Tétanie, traumatisme… Ce qui peut se passer dans la tête d’une personne victime de violences

Lors d’une agression, le cerveau de la personne qui en est victime, pour faire face au stress extrême, peut créer des réactions neurobiologiques et physiques qui ne sont pas volontaires ou maîtrisées, telles que la modification et l’accélération de la respiration et du rythme cardiaque, ou la contraction des muscles. L’organisme, ainsi mis à mal, risque la surchauffe.

Des mécanismes mis en place automatiquement éteignent le stress extrême créé par l’agression afin d’éviter cette surchauffe. Dans de nombreuses situations :

  • la victime peut être paralysée, tétanisée, elle ne peut ni crier, ni même émettre le moindre son ou parole. C’est ce qu’on appelle la sidération.
  • la victime peut se sentir comme déconnectée de ses émotions, elle a l’impression d’être spectatrice de la situation. C’est ce qu’on appelle la dissociation.

C’est pourquoi le rôle du témoin est primordial dans les situations de violence : ce qui peut être considéré à tort comme une forme de consentement passif est en réalité la manifestation de réactions neurobiologiques, de peur, de stress, empêchant la personne victime de réagir face à l’agression.

Au-delà du moment même de l’agression, ce stress traumatique dû à l’agression peut avoir des conséquences à moyen et long terme pour la victime. D’autres symptômes peuvent apparaître comme un état d’anxiété, des troubles du sommeil, de l’alimentation, des peurs intenses, un sentiment de culpabilité et de honte etc.

Que les faits soient anciens ou récents, il est utile d’en parler à une personne en qui vous avez confiance, à un professionnel (médecin, assistant-e social-e, avocat-e) ou à une association spécialisée dans la lutte contre les violences faites aux femmes qui vous accompagnera. Le numéro d’écoute et d’orientation, pour lutter contre les violences faites aux femmes, le 3919 est à votre disposition de manière gratuite et anonyme pour vous accompagner.

Pour en savoir plus : http://stop-violences-femmes.gouv.fr/Suis-je-concernee.html

Que faire après une agression ?

Si vous êtes encore en danger, contactez immédiatement le 17 ou le 112 (numéro d’urgence gratuit).
Après l’agression, rapprochez-vous d’un agent ou d’un membre du personnel et signalez votre agression.
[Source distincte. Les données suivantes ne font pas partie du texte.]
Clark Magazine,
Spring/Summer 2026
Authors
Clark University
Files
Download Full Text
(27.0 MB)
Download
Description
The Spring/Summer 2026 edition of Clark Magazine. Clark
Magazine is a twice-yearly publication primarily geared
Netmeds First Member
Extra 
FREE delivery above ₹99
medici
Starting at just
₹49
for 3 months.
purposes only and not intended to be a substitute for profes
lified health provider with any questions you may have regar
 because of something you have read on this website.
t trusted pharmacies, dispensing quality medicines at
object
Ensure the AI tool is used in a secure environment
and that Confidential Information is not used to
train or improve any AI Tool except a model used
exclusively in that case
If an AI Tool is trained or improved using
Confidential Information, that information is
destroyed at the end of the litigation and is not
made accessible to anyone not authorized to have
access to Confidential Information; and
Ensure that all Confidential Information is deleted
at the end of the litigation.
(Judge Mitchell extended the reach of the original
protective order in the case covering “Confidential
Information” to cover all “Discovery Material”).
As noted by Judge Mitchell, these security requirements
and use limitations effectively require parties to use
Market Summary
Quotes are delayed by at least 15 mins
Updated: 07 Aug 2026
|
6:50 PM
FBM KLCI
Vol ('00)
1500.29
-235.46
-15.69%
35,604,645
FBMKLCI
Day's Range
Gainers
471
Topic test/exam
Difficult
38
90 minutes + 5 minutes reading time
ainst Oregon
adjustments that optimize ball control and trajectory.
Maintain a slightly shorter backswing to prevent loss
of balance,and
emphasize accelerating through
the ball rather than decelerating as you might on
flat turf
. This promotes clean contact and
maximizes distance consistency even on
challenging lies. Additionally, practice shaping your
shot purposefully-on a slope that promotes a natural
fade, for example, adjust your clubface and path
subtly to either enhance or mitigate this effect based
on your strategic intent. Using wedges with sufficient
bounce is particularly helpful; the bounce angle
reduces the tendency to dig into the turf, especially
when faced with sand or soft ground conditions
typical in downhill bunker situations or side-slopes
Si des témoins ont assisté à la scène, n’hésitez pas à leur demander leurs coordonnées ou leur demander de vous accompagner porter plainte.

Le dépôt de plainte peut se faire dans un commissariat de police, une brigade de gendarmerie ou directement auprès du procureur. Si vous ne connaissez pas l’identité de l’auteur de l’agression, vous pouvez porter plainte contre X. Les victimes mineures peuvent également porter plainte.
Sachez que la réception de la plainte ne peut pas vous être refusée.
En tant que victime de violences sexuelles, vous ferez l’objet d’une attention particulière de la part des services de police ou des unités de gendarmerie qui ont mis en place des dispositifs d’accueil et d’aide dédiés : intervenantes sociales, psychologues…
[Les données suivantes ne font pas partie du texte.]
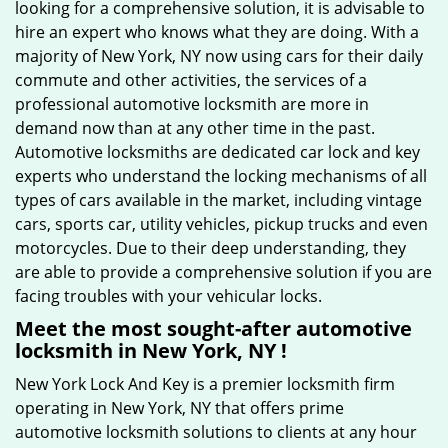
looking for a comprehensive solution, it is advisable to
hire an expert who knows what they are doing. With a
majority of New York, NY now using cars for their daily
commute and other activities, the services of a
professional automotive locksmith are more in
demand now than at any other time in the past.
Automotive locksmiths are dedicated car lock and key
experts who understand the locking mechanisms of all
types of cars available in the market, including vintage
cars, sports car, utility vehicles, pickup trucks and even
motorcycles. Due to their deep understanding, they
are able to provide a comprehensive solution if you are
facing troubles with your vehicular locks.
Meet the most sought-after
automotive
locksmith in New York, NY !
New York Lock And Key is a premier locksmith firm
operating in New York, NY that offers prime
automotive locksmith solutions to clients at any hour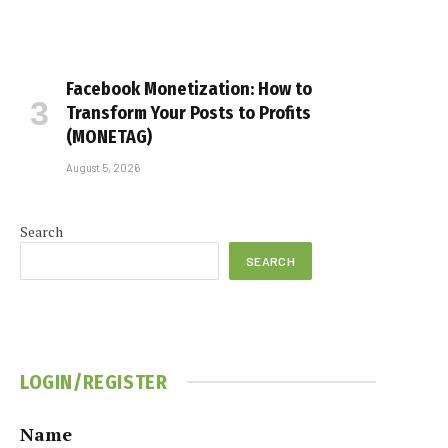
Facebook Monetization: How to
Transform Your Posts to Profits
(MONETAG)
August 5, 2026
Search
SEARCH
LOGIN/REGISTER
Name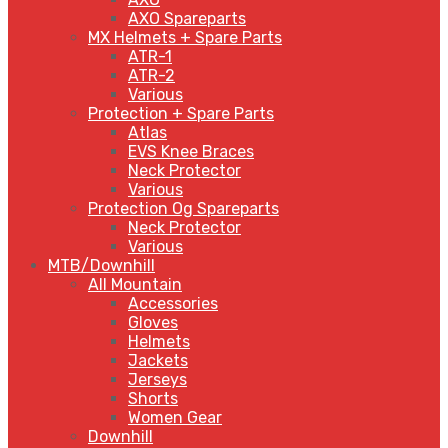
AXO Spareparts
MX Helmets + Spare Parts
ATR-1
ATR-2
Various
Protection + Spare Parts
Atlas
EVS Knee Braces
Neck Protector
Various
Protection Og Spareparts
Neck Protector
Various
MTB/Downhill
All Mountain
Accessories
Gloves
Helmets
Jackets
Jerseys
Shorts
Women Gear
Downhill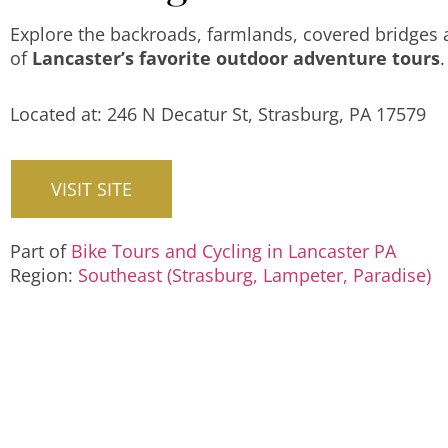
Explore the backroads, farmlands, covered bridges
of
Lancaster’s favorite outdoor adventure tours
.
Located at: 246 N Decatur St, Strasburg, PA 17579
VISIT SITE
Part of
Bike Tours and Cycling in Lancaster PA
Region:
Southeast (Strasburg, Lampeter, Paradise)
Même si vous disposez de délais pour déposer plainte (différents en fonction de la nature de l’agression dont vous avez été victime), agir rapidement garantit de meilleures chances d’appréhender le suspect. De nombreux systèmes de vidéo surveillance sont aujourd’hui installés à bord des véhicules et dans les infrastructures de transport en commun et peuvent être utilisés rechercher les coupables.

Pour toute question, demande de conseil ou si vous sentez que vous avez besoin de soutien après cette épreuve, appelez le 39 19.
C’est un numéro d’écoute national destiné aux femmes victimes de toutes formes de violences, ainsi qu’à leur entourage. Anonyme et gratuit, il est accessible 7j/7, en métropole et depuis les DOM.
Des professionnels attentifs vous écouteront et pourront vous informer ou vous aiguiller vers les dispositifs locaux d’accompagnement et de prise en charge pertinents.